Look for slices that hold their shape under sauce. If the fish falls apart before you pick it up, or if the sauce hides every surface, the dish loses its cold-appetizer structure.
Order xun yu as a shared starter. A few pieces are enough because the sauce is concentrated. This is different from ordering a whole fish or a main protein plate; smoked fish works by adding contrast at the beginning of a Shanghainese meal.
That cold-dish role is why it pairs naturally with warmer, softer foods later. A bowl of Shanghai wontons gives soup and gentleness. Scallion oil noodles give aroma without another heavy sauce. Rice cakes add chew if the table needs a shared starch.
If you also order hong shao rou, keep the smoked fish portion small. Both dishes use dark sweet-savory sauce logic, but pork belly is warm, rich, and slow-cooked while smoked fish is cooler, firmer, and sharper.
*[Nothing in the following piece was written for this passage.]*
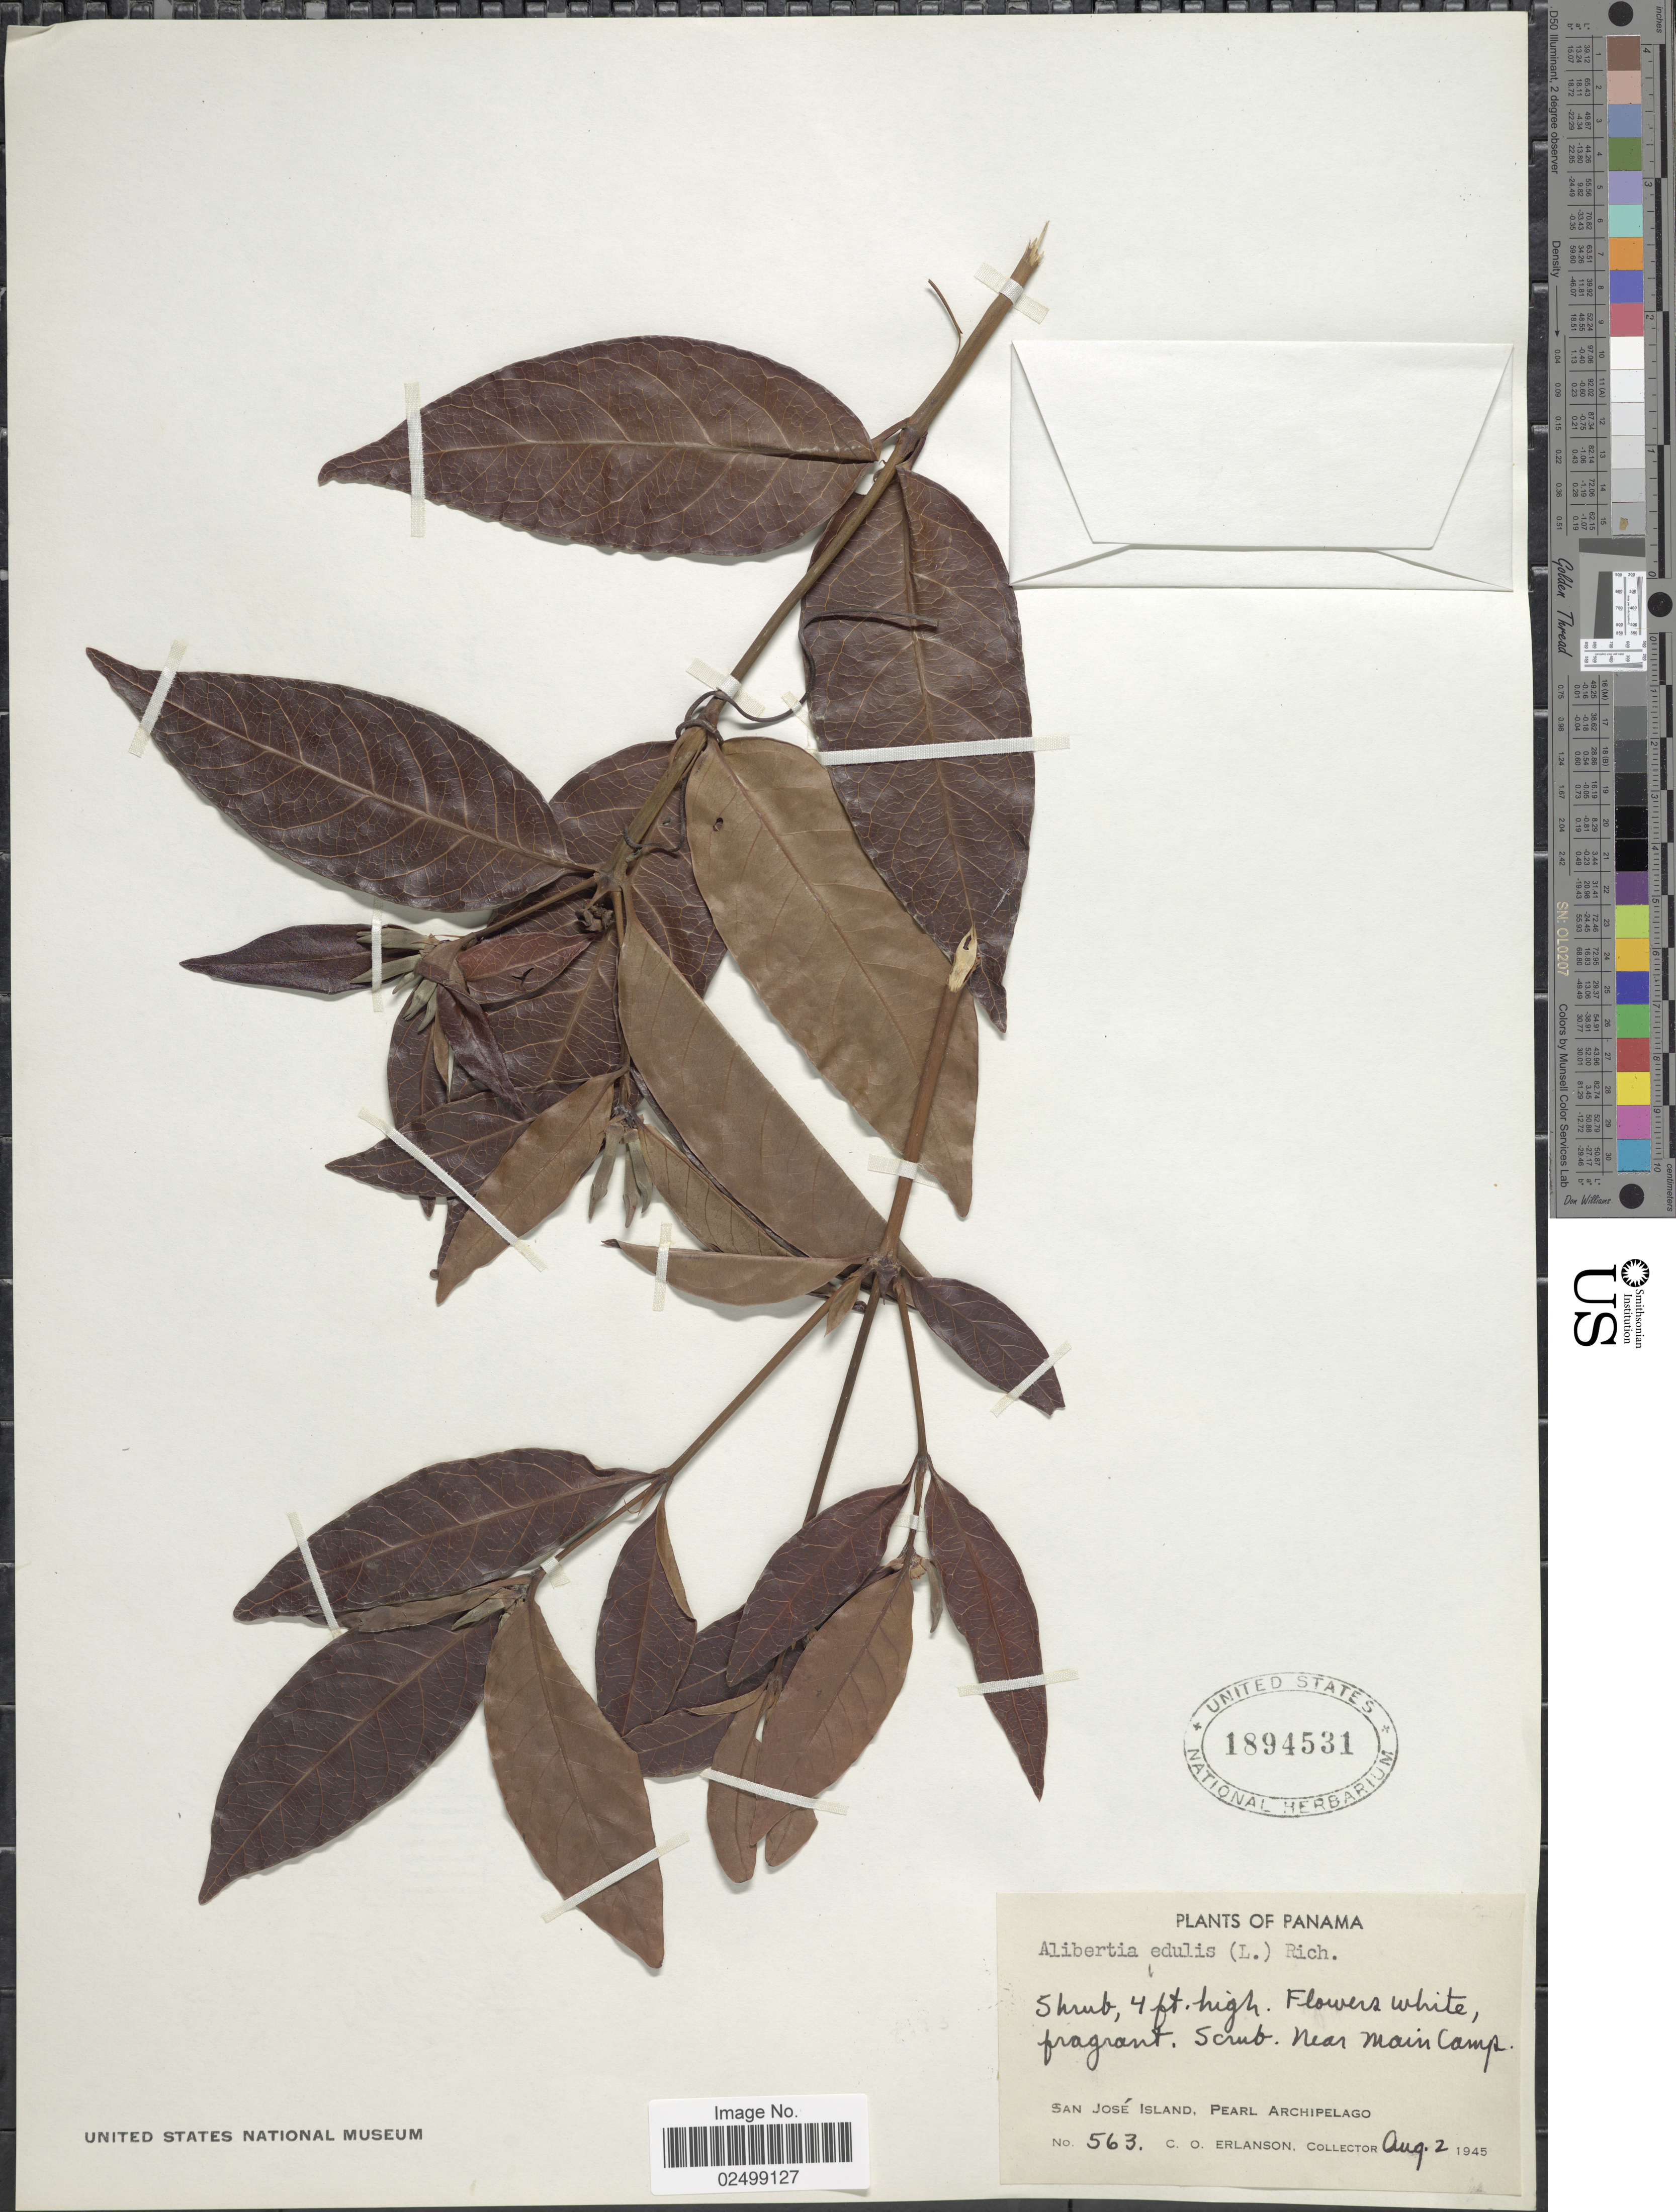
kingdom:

A practical table might be smoked fish, one light vegetable, one noodle or rice cake dish, and one richer main. If every dish is dark, sweet, and glossy, the meal can feel repetitive even when each dish is well made.
Choose smoked fish when you want a classic Shanghainese cold dish rather than a snack. Order it early in the meal, share it, and taste it before adding any extra vinegar or chili.
If you are unsure whether you will like the sweetness, order a small portion or share with the table. The dish is memorable because it is concentrated; it does not need to be large.